(Collected data entries)
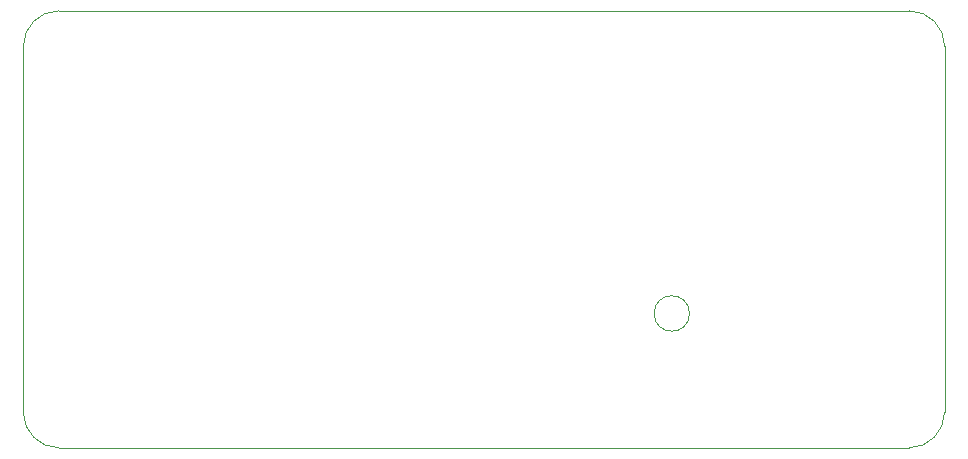
<source format=gbr>
G04 #@! TF.GenerationSoftware,KiCad,Pcbnew,(5.1.5)-3*
G04 #@! TF.CreationDate,2021-02-16T20:40:51+01:00*
G04 #@! TF.ProjectId,Nanoleafs,4e616e6f-6c65-4616-9673-2e6b69636164,rev?*
G04 #@! TF.SameCoordinates,Original*
G04 #@! TF.FileFunction,Profile,NP*
%FSLAX46Y46*%
G04 Gerber Fmt 4.6, Leading zero omitted, Abs format (unit mm)*
G04 Created by KiCad (PCBNEW (5.1.5)-3) date 2021-02-16 20:40:51*
%MOMM*%
%LPD*%
G04 APERTURE LIST*
%ADD10C,0.050000*%
G04 APERTURE END LIST*
D10*
X88400000Y-42631967D02*
G75*
G03X88400000Y-42631967I-1500000J0D01*
G01*
X32000000Y-51000000D02*
X32000000Y-20000000D01*
X107000000Y-54000000D02*
X35000000Y-54000000D01*
X110000000Y-20000000D02*
X110000000Y-51000000D01*
X35000000Y-17000000D02*
X107000000Y-17000000D01*
X107000000Y-17000000D02*
G75*
G02X110000000Y-20000000I0J-3000000D01*
G01*
X110000000Y-51000000D02*
G75*
G02X107000000Y-54000000I-3000000J0D01*
G01*
X35000000Y-54000000D02*
G75*
G02X32000000Y-51000000I0J3000000D01*
G01*
X32000000Y-20000000D02*
G75*
G02X35000000Y-17000000I3000000J0D01*
G01*
M02*

</source>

> [TASK TO CARRY OUT]: Every line from the one with "G02X32000000Y-51000000I0J3000000D01*" to the end of the records above should be returned exactly, and no other lines.

> [FINAL ANSWER]:
G02X32000000Y-51000000I0J3000000D01*
G01*
X32000000Y-20000000D02*
G75*
G02X35000000Y-17000000I3000000J0D01*
G01*
M02*

</source>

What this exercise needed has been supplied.